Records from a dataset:
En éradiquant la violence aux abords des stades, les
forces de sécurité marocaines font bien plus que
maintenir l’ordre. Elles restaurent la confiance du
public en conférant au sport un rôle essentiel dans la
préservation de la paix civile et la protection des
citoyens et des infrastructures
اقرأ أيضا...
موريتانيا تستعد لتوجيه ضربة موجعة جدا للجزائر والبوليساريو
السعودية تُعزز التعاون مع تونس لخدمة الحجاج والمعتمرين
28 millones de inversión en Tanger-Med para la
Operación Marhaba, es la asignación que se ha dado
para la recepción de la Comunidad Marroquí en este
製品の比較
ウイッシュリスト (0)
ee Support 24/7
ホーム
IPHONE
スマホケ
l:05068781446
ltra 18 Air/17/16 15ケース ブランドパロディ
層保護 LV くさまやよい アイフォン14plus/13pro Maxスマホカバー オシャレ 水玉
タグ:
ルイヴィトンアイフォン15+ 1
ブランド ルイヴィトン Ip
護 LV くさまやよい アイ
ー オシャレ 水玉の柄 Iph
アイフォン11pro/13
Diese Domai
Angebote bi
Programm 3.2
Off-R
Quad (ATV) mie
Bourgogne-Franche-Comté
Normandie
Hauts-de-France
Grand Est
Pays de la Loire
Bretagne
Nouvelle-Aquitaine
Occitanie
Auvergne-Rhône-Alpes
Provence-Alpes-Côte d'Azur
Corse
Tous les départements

■ Job ■
Each line of the data must come back exactly as written.

■ Problem solution ■
En éradiquant la violence aux abords des stades, les
forces de sécurité marocaines font bien plus que
maintenir l’ordre. Elles restaurent la confiance du
public en conférant au sport un rôle essentiel dans la
préservation de la paix civile et la protection des
citoyens et des infrastructures
اقرأ أيضا...
موريتانيا تستعد لتوجيه ضربة موجعة جدا للجزائر والبوليساريو
السعودية تُعزز التعاون مع تونس لخدمة الحجاج والمعتمرين
28 millones de inversión en Tanger-Med para la
Operación Marhaba, es la asignación que se ha dado
para la recepción de la Comunidad Marroquí en este
製品の比較
ウイッシュリスト (0)
ee Support 24/7
ホーム
IPHONE
スマホケ
l:05068781446
ltra 18 Air/17/16 15ケース ブランドパロディ
層保護 LV くさまやよい アイフォン14plus/13pro Maxスマホカバー オシャレ 水玉
タグ:
ルイヴィトンアイフォン15+ 1
ブランド ルイヴィトン Ip
護 LV くさまやよい アイ
ー オシャレ 水玉の柄 Iph
アイフォン11pro/13
Diese Domai
Angebote bi
Programm 3.2
Off-R
Quad (ATV) mie
Bourgogne-Franche-Comté
Normandie
Hauts-de-France
Grand Est
Pays de la Loire
Bretagne
Nouvelle-Aquitaine
Occitanie
Auvergne-Rhône-Alpes
Provence-Alpes-Côte d'Azur
Corse
Tous les départements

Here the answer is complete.